### [GOAL]
Place the part of the lines below that opens with the line containing "scientific name: Pseudomyrmex gracilis" and closes with the line containing "family: Laridae", both included, into a JSON list of strings, one string per line. Omit any blank lines, and include no other lines.

Data items

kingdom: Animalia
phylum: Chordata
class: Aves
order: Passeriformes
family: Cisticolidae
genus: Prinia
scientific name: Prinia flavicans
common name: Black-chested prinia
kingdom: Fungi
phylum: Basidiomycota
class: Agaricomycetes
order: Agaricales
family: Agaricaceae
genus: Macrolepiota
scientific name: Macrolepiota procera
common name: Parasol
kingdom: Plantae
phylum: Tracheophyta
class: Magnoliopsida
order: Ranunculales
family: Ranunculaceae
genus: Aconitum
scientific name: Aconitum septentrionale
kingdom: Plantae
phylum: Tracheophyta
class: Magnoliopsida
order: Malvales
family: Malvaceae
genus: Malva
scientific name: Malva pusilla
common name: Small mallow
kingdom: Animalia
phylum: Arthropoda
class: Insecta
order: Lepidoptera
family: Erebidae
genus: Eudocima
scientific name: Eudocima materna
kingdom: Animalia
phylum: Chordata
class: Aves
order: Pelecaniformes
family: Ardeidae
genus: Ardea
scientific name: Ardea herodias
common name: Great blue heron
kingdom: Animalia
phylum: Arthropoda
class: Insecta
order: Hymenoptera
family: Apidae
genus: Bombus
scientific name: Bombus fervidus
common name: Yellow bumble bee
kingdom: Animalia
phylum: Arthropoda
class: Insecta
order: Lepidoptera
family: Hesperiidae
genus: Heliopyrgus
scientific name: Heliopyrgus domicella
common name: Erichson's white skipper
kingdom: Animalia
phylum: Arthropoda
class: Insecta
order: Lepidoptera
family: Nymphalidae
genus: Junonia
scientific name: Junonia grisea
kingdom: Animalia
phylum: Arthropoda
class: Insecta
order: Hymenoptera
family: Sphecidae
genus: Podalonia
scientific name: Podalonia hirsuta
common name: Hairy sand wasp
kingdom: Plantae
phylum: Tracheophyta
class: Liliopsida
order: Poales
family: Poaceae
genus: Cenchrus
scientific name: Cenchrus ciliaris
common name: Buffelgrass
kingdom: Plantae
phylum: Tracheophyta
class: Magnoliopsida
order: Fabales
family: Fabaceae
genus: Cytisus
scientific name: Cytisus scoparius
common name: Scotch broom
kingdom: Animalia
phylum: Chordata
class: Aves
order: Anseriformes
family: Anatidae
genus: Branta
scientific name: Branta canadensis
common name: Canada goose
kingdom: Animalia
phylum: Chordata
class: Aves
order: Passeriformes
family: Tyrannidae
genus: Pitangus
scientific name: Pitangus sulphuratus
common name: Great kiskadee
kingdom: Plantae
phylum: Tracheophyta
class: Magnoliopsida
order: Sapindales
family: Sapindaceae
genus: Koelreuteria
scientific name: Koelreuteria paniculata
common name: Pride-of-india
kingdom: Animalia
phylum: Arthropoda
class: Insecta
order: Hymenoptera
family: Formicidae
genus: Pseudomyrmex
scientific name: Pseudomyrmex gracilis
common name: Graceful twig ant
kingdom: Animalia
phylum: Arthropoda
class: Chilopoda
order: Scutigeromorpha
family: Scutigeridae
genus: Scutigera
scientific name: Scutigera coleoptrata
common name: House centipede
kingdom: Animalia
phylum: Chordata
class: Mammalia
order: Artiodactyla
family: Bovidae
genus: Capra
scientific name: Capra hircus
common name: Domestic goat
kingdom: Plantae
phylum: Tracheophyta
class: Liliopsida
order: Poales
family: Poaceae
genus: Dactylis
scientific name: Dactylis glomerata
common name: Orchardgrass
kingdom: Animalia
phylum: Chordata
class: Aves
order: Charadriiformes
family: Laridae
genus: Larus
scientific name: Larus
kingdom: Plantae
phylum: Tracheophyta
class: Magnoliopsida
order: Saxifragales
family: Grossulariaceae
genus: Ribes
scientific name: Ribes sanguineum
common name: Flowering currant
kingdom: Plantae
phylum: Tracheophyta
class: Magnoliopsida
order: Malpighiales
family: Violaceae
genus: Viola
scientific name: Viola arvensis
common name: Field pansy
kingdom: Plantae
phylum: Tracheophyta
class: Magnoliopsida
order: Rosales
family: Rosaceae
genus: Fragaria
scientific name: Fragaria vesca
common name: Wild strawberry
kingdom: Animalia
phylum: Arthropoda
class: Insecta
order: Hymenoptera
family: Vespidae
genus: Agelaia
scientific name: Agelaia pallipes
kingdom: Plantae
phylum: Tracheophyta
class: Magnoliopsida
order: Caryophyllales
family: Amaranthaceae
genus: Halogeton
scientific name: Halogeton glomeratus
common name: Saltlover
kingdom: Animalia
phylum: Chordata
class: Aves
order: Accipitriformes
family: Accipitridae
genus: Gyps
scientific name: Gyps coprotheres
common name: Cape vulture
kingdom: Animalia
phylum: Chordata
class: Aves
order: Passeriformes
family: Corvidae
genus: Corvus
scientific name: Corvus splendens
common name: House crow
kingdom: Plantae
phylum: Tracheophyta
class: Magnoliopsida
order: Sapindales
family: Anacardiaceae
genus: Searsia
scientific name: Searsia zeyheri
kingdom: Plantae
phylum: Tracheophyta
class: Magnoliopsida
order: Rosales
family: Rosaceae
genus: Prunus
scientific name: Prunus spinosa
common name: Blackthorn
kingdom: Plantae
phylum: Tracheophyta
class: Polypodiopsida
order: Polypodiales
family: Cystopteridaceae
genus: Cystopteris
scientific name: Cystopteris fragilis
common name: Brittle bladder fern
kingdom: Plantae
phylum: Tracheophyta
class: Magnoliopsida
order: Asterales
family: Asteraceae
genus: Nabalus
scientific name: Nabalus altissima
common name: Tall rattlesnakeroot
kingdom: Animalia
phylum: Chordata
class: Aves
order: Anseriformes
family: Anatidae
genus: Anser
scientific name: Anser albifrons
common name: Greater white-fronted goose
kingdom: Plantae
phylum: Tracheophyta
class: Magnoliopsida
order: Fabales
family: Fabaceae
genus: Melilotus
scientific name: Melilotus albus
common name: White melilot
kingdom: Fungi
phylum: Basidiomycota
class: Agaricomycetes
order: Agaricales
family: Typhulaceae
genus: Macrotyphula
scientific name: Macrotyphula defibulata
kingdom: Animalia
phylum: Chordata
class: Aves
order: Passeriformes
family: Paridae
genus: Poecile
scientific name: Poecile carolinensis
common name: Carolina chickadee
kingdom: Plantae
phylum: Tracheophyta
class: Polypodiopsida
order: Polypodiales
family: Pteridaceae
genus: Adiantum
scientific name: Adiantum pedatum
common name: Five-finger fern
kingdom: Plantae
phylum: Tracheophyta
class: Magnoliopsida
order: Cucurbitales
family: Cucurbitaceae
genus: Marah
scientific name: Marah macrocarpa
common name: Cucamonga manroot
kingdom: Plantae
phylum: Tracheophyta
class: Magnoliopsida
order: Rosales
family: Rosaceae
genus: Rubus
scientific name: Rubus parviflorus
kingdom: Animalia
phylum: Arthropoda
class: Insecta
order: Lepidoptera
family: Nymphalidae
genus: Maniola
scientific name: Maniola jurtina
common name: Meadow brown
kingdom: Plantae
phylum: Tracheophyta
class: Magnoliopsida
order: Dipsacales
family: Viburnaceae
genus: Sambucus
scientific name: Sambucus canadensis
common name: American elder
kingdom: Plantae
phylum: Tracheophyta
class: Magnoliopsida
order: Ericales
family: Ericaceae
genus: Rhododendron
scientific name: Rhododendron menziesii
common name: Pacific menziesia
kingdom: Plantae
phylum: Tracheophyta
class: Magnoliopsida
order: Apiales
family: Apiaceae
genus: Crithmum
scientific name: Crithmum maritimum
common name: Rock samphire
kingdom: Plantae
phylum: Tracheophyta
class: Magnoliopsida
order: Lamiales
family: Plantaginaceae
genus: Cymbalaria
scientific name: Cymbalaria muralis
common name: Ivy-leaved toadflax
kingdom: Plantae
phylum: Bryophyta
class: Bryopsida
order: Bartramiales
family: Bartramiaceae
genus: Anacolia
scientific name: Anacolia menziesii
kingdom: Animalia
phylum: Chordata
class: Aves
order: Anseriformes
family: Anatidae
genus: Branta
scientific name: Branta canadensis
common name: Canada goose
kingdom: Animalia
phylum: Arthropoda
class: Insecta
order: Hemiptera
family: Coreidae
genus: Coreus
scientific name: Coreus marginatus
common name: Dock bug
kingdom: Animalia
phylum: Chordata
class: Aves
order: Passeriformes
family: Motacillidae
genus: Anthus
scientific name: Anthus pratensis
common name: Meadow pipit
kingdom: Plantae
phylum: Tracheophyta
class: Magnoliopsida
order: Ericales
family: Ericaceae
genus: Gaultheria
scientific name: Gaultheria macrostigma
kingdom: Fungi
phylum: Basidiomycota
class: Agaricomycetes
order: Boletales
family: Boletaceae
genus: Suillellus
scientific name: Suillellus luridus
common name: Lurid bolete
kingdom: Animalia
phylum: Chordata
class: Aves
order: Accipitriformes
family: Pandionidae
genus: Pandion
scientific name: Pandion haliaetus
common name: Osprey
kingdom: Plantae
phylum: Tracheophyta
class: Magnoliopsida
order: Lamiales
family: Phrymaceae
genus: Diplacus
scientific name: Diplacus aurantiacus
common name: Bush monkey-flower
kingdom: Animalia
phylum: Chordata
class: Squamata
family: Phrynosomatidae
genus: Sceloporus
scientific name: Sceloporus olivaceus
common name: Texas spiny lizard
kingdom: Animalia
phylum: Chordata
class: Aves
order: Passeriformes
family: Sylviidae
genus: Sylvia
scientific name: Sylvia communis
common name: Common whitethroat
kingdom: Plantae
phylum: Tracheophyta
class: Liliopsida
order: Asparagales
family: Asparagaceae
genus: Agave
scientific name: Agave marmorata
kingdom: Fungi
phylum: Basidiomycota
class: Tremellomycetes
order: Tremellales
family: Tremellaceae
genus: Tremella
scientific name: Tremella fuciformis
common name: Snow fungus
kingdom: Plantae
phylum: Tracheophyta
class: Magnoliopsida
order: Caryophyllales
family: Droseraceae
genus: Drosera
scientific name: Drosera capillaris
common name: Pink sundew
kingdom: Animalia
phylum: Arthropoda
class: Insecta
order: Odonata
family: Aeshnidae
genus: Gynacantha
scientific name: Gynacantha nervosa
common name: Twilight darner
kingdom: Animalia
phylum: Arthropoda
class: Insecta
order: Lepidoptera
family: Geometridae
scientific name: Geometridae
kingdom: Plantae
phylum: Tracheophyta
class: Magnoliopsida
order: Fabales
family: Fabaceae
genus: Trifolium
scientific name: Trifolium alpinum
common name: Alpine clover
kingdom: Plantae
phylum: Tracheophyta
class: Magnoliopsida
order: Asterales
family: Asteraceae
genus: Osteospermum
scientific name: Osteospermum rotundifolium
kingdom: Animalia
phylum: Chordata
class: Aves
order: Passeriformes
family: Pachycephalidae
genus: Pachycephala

### [IN RESPONSE]
[
  "scientific name: Pseudomyrmex gracilis",
  "common name: Graceful twig ant",
  "kingdom: Animalia",
  "phylum: Arthropoda",
  "class: Chilopoda",
  "order: Scutigeromorpha",
  "family: Scutigeridae",
  "genus: Scutigera",
  "scientific name: Scutigera coleoptrata",
  "common name: House centipede",
  "kingdom: Animalia",
  "phylum: Chordata",
  "class: Mammalia",
  "order: Artiodactyla",
  "family: Bovidae",
  "genus: Capra",
  "scientific name: Capra hircus",
  "common name: Domestic goat",
  "kingdom: Plantae",
  "phylum: Tracheophyta",
  "class: Liliopsida",
  "order: Poales",
  "family: Poaceae",
  "genus: Dactylis",
  "scientific name: Dactylis glomerata",
  "common name: Orchardgrass",
  "kingdom: Animalia",
  "phylum: Chordata",
  "class: Aves",
  "order: Charadriiformes",
  "family: Laridae"
]